Requirement:
For each entry below, write an exact copy and leave out the images.

Segment Start: Record excerpts

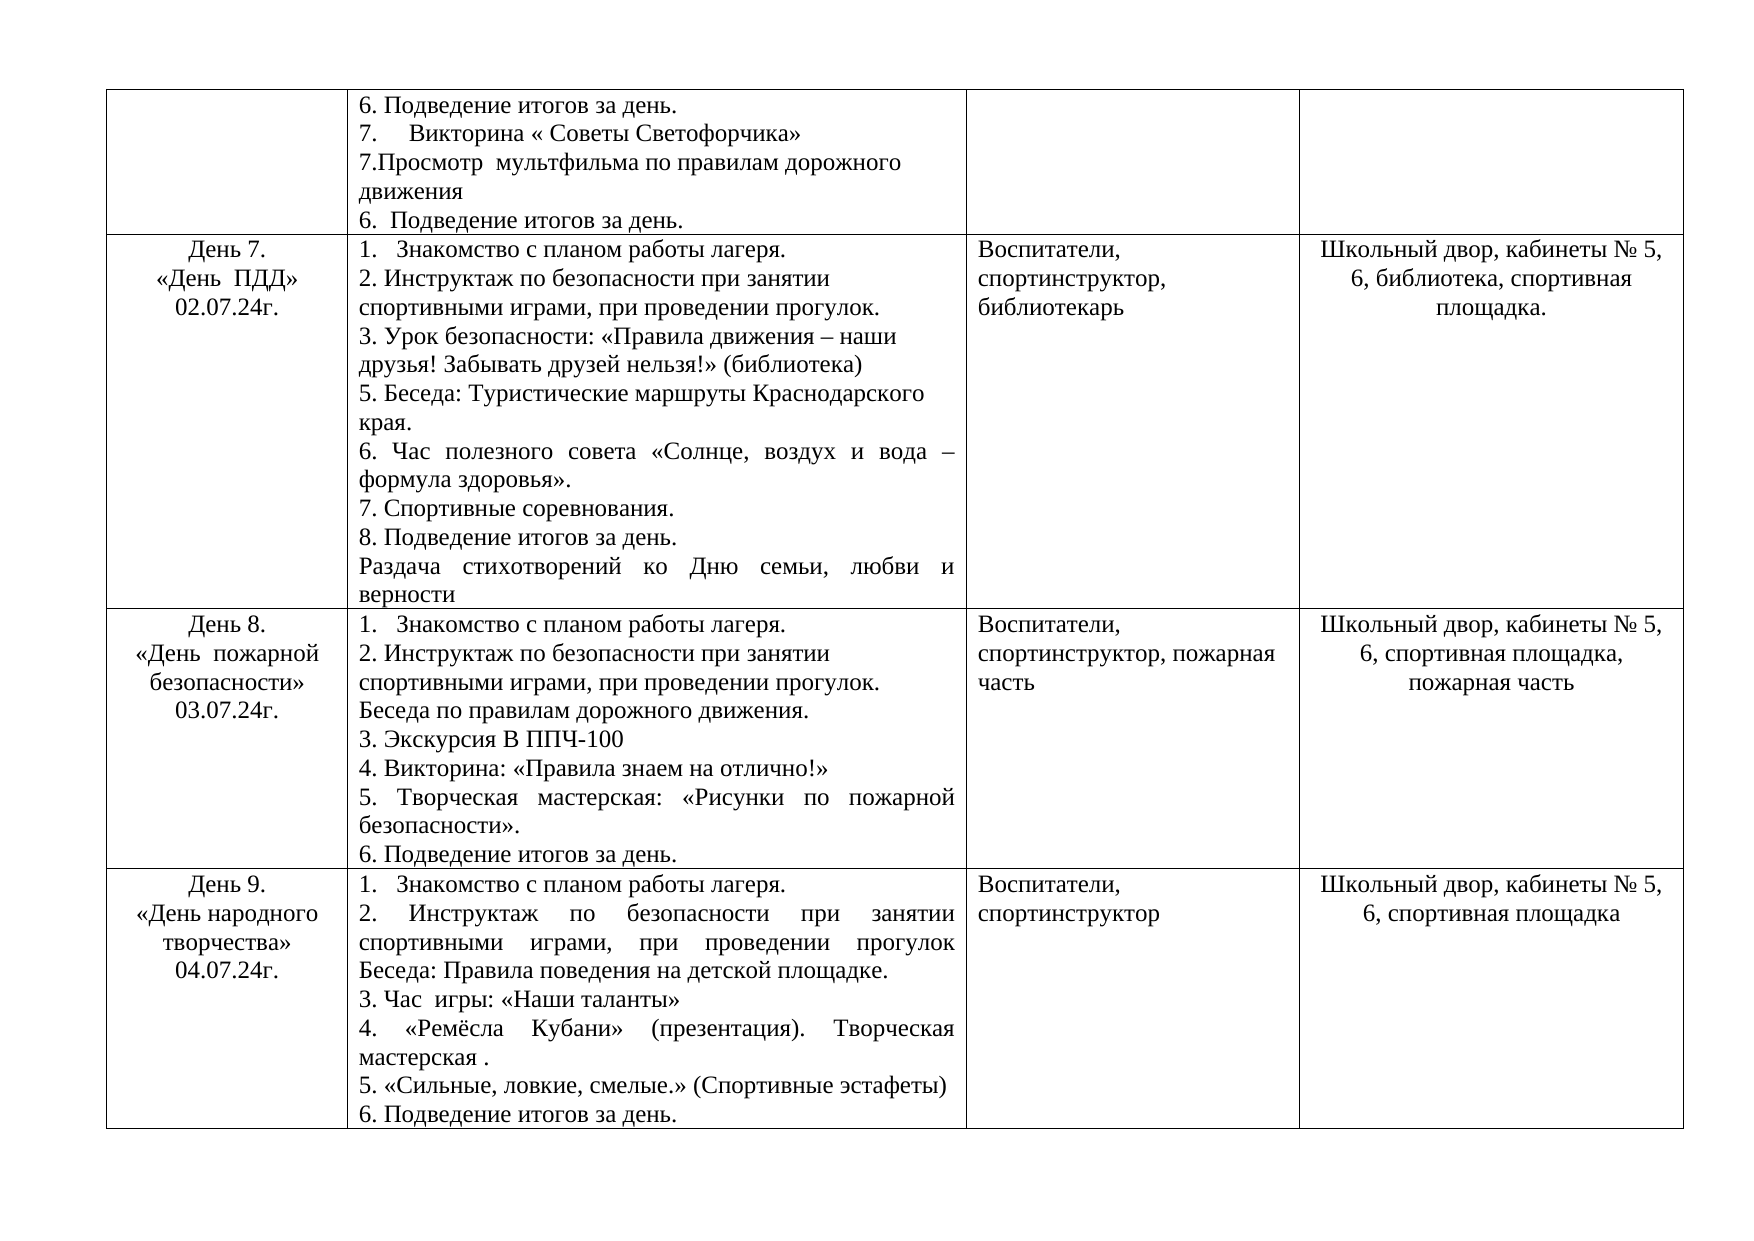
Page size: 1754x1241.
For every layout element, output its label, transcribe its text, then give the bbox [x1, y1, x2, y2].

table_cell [967, 90, 1299, 233]
table_cell День 9. «День народного творчества» 04.07.24г. [107, 869, 347, 1128]
table_cell Школьный двор, кабинеты № 5, 6, спортивная площадка, пожарная часть [1300, 609, 1683, 868]
table_cell Воспитатели, спортинструктор, пожарная часть [967, 609, 1299, 868]
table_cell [107, 90, 347, 233]
table_cell 1. Знакомство с планом работы лагеря. 2. Инструктаж по безопасности при занятии спортивными играми, при проведении прогулок Беседа: Правила поведения на детской площадке. 3. Час игры: «Наши таланты» 4. «Ремёсла Кубани» (презентация). Творческая мастерская . 5. «Сильные, ловкие, смелые.» (Спортивные эстафеты) 6. Подведение итогов за день. [348, 869, 966, 1128]
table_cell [348, 90, 966, 233]
table_cell Воспитатели, спортинструктор [967, 869, 1299, 1128]
table_cell 1. Знакомство с планом работы лагеря. 2. Инструктаж по безопасности при занятии спортивными играми, при проведении прогулок. 3. Урок безопасности: «Правила движения – наши друзья! Забывать друзей нельзя!» (библиотека) 5. Беседа: Туристические маршруты Краснодарского края. 6. Час полезного совета «Солнце, воздух и вода – формула здоровья». 7. Спортивные соревнования. 8. Подведение итогов за день. Раздача стихотворений ко Дню семьи, любви и верности [348, 235, 966, 608]
table_cell Школьный двор, кабинеты № 5, 6, библиотека, спортивная площадка. [1300, 235, 1683, 608]
table_cell День 8. «День пожарной безопасности» 03.07.24г. [107, 609, 347, 868]
table_cell Школьный двор, кабинеты № 5, 6, спортивная площадка [1300, 869, 1683, 1128]
table_cell День 7. «День ПДД» 02.07.24г. [107, 235, 347, 608]
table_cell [1300, 90, 1683, 233]
table_cell 1. Знакомство с планом работы лагеря. 2. Инструктаж по безопасности при занятии спортивными играми, при проведении прогулок. Беседа по правилам дорожного движения. 3. Экскурсия В ППЧ-100 4. Викторина: «Правила знаем на отлично!» 5. Творческая мастерская: «Рисунки по пожарной безопасности». 6. Подведение итогов за день. [348, 609, 966, 868]
table_cell Воспитатели, спортинструктор, библиотекарь [967, 235, 1299, 608]
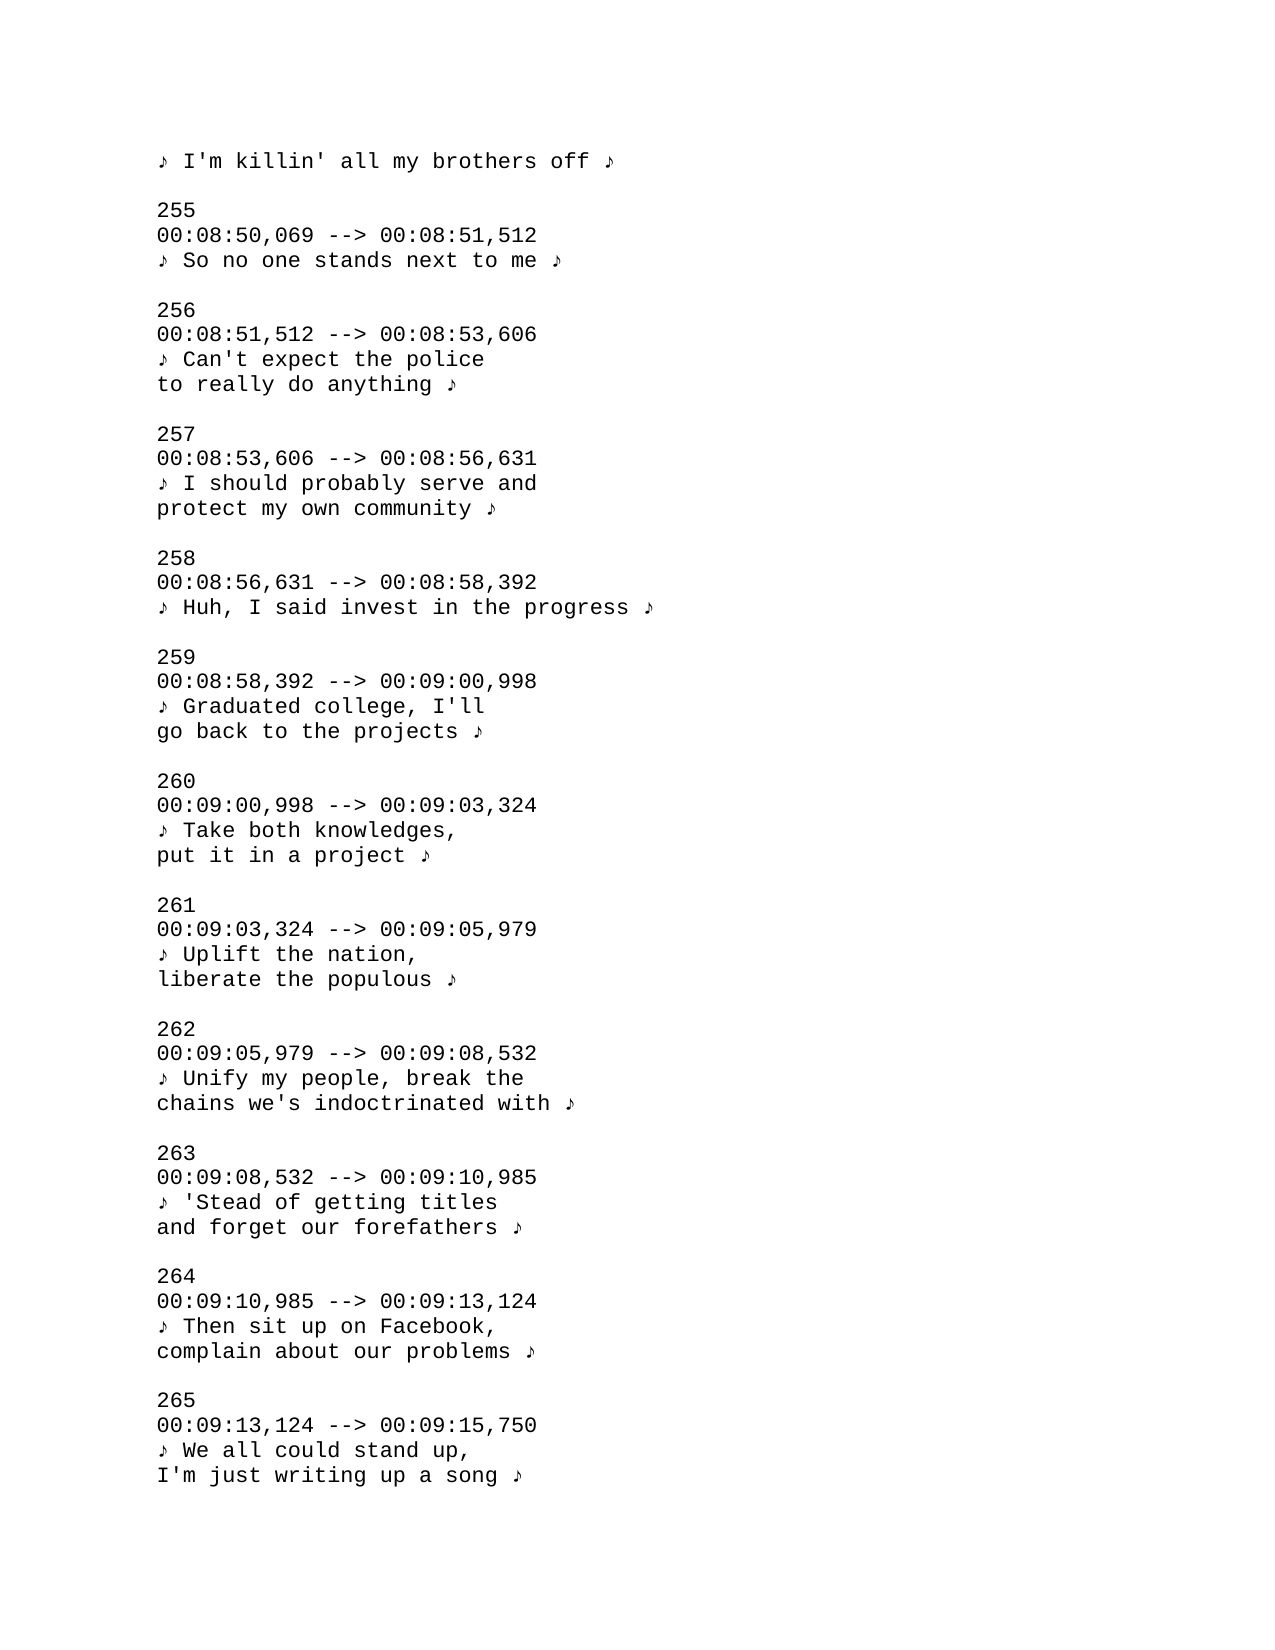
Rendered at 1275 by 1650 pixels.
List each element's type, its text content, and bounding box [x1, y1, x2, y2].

Segment End: Record excerpts

Exercise output:
Page size: 1754x1241.
For every layout element, output its label, transcribe its text, then give the bbox [x1, y1, x2, y2].

table_cell [967, 90, 1299, 233]
table_cell День 9. «День народного творчества» 04.07.24г. [107, 869, 347, 1128]
table_cell Школьный двор, кабинеты № 5, 6, спортивная площадка, пожарная часть [1300, 609, 1683, 868]
table_cell Воспитатели, спортинструктор, пожарная часть [967, 609, 1299, 868]
table_cell [107, 90, 347, 233]
table_cell 1. Знакомство с планом работы лагеря. 2. Инструктаж по безопасности при занятии спортивными играми, при проведении прогулок Беседа: Правила поведения на детской площадке. 3. Час игры: «Наши таланты» 4. «Ремёсла Кубани» (презентация). Творческая мастерская . 5. «Сильные, ловкие, смелые.» (Спортивные эстафеты) 6. Подведение итогов за день. [348, 869, 966, 1128]
table_cell [348, 90, 966, 233]
table_cell Воспитатели, спортинструктор [967, 869, 1299, 1128]
table_cell 1. Знакомство с планом работы лагеря. 2. Инструктаж по безопасности при занятии спортивными играми, при проведении прогулок. 3. Урок безопасности: «Правила движения – наши друзья! Забывать друзей нельзя!» (библиотека) 5. Беседа: Туристические маршруты Краснодарского края. 6. Час полезного совета «Солнце, воздух и вода – формула здоровья». 7. Спортивные соревнования. 8. Подведение итогов за день. Раздача стихотворений ко Дню семьи, любви и верности [348, 235, 966, 608]
table_cell Школьный двор, кабинеты № 5, 6, библиотека, спортивная площадка. [1300, 235, 1683, 608]
table_cell День 8. «День пожарной безопасности» 03.07.24г. [107, 609, 347, 868]
table_cell Школьный двор, кабинеты № 5, 6, спортивная площадка [1300, 869, 1683, 1128]
table_cell День 7. «День ПДД» 02.07.24г. [107, 235, 347, 608]
table_cell [1300, 90, 1683, 233]
table_cell 1. Знакомство с планом работы лагеря. 2. Инструктаж по безопасности при занятии спортивными играми, при проведении прогулок. Беседа по правилам дорожного движения. 3. Экскурсия В ППЧ-100 4. Викторина: «Правила знаем на отлично!» 5. Творческая мастерская: «Рисунки по пожарной безопасности». 6. Подведение итогов за день. [348, 609, 966, 868]
table_cell Воспитатели, спортинструктор, библиотекарь [967, 235, 1299, 608]
Rendered at 1275 by 1650 pixels.
List each element's type, its text content, and bounding box [x1, y1, x2, y2].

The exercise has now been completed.